The other component of our summer ‘diet’ is the one most Americans, and increasingy most Italians, have the greatest difficulty sustaining, namely the exercise which must be a standard part of any true diet.  The two of us go days on end in the Cilento without teleivision.  What tawdry reality show could possibly compete with the beauty of this area and the endless variety of the Agropolesi themselves as they stroll up and down the corso every night in that time-honored tradition, the passeggiato?  And of course the topography of the region, with its rugged mountains and dramatic hilltowns, makes any casual stroll a challenge.

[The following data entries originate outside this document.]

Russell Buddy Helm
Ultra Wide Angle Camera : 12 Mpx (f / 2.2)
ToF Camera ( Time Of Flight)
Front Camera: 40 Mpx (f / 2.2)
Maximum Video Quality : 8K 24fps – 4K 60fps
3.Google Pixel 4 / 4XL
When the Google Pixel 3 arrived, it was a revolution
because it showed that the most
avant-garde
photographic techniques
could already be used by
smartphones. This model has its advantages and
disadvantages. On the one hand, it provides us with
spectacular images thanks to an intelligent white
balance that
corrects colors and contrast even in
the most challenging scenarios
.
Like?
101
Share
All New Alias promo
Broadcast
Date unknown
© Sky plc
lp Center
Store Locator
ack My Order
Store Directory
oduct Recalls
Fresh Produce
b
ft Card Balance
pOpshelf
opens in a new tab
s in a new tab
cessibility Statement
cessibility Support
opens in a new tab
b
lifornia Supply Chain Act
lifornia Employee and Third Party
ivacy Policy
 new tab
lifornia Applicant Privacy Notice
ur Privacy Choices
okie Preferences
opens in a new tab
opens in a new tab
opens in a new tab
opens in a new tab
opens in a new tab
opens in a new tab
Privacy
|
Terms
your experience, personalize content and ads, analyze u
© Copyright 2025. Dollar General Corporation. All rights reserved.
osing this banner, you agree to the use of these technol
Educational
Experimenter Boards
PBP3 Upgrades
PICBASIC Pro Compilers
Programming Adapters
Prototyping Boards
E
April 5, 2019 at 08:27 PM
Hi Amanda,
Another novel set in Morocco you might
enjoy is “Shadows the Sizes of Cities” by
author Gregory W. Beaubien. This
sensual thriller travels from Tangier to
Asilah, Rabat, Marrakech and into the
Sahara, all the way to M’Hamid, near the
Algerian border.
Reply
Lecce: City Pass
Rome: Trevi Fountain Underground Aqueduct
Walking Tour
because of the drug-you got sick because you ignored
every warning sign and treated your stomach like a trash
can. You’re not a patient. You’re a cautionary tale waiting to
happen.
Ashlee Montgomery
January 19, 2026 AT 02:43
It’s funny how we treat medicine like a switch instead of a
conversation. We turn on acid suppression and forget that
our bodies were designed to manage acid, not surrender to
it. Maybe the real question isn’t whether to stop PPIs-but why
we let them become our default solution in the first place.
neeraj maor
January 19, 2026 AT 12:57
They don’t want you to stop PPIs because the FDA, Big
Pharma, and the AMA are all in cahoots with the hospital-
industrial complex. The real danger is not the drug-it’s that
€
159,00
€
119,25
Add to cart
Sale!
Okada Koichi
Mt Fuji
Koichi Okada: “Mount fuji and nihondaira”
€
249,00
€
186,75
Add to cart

More’s the pity, then, that so many of the Italian neighbors have abandoned the stroll to plant themselves in front of the boob tube and vegetate.   

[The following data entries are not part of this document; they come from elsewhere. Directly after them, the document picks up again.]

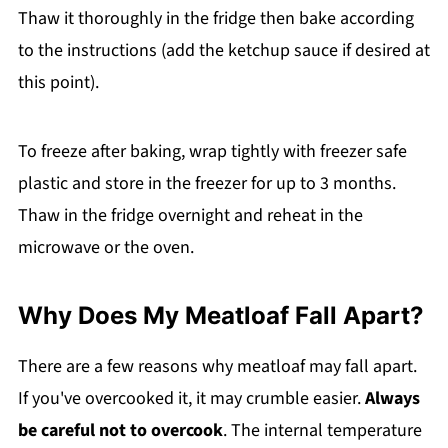
Thaw it thoroughly in the fridge then bake according
to the instructions (add the ketchup sauce if desired at
this point).
To freeze after baking, wrap tightly with freezer safe
plastic and store in the freezer for up to 3 months.
Thaw in the fridge overnight and reheat in the
microwave or the oven.
Why Does My Meatloaf Fall Apart?
There are a few reasons why meatloaf may fall apart.
If you've overcooked it, it may crumble easier.
Always
be careful not to overcook
. The internal temperature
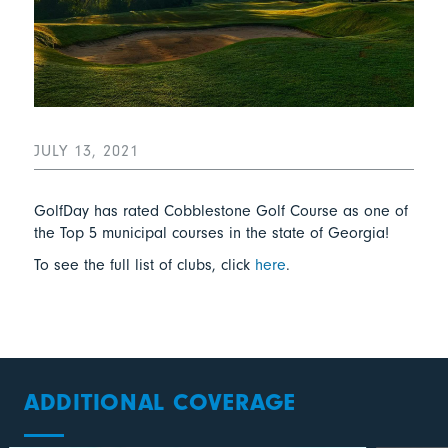
JULY 13, 2021
GolfDay has rated Cobblestone Golf Course as one of
the Top 5 municipal courses in the state of Georgia!
To see the full list of clubs, click
here
.
ADDITIONAL COVERAGE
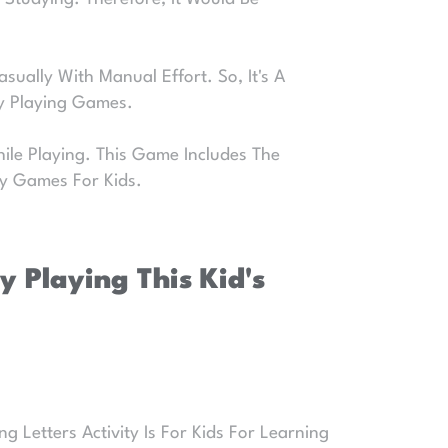
sually With Manual Effort. So, It's A
By Playing Games.
ile Playing. This Game Includes The
ty Games For Kids.
 Playing This Kid's
 Letters Activity Is For Kids For Learning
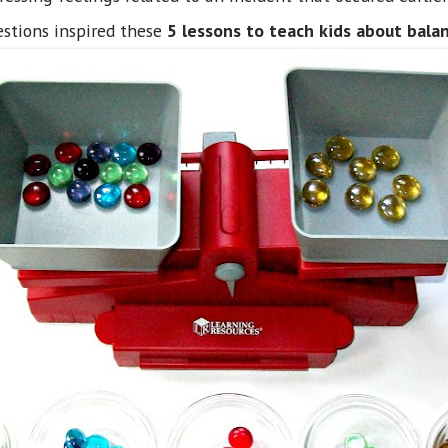
stions inspired these
5 lessons to teach kids about bala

The results are nothing short of calamitous.  The original study published by Keys contained an index, admittedly a crude one, to measure the extent to which participants adhered to the Mediterranean Diet.  In 1970, Italians scored 8 out or 10. Today’s Italians’ average score, by contrast, is 2.  To put that into context, the US, with no tradition of such a diet, has an average score of 1.  Thirty-one percent of Italy’s youngsters who were interviewed for the new study admitted a preference for so-called ‘Western’ diets, typified by their high red meat content.  The health implications of this abandonment of the tradtional diet are dire.  Figures show that fully one-third of Italian children are obese, the second highest incidence in Europe after Greece.  Statistics show that in 2015 in Italy there were more than 66,000 more unexplained deaths than in the previous year, and one suggestion advanced for the phenomenon is the changing diet.  Says Dr. Antonino De Lorenzo of Tor Vergata, “The diet industry and mass media have a lot to do with it—but how many lives do we have to lose before we return to a healthy way of eating?”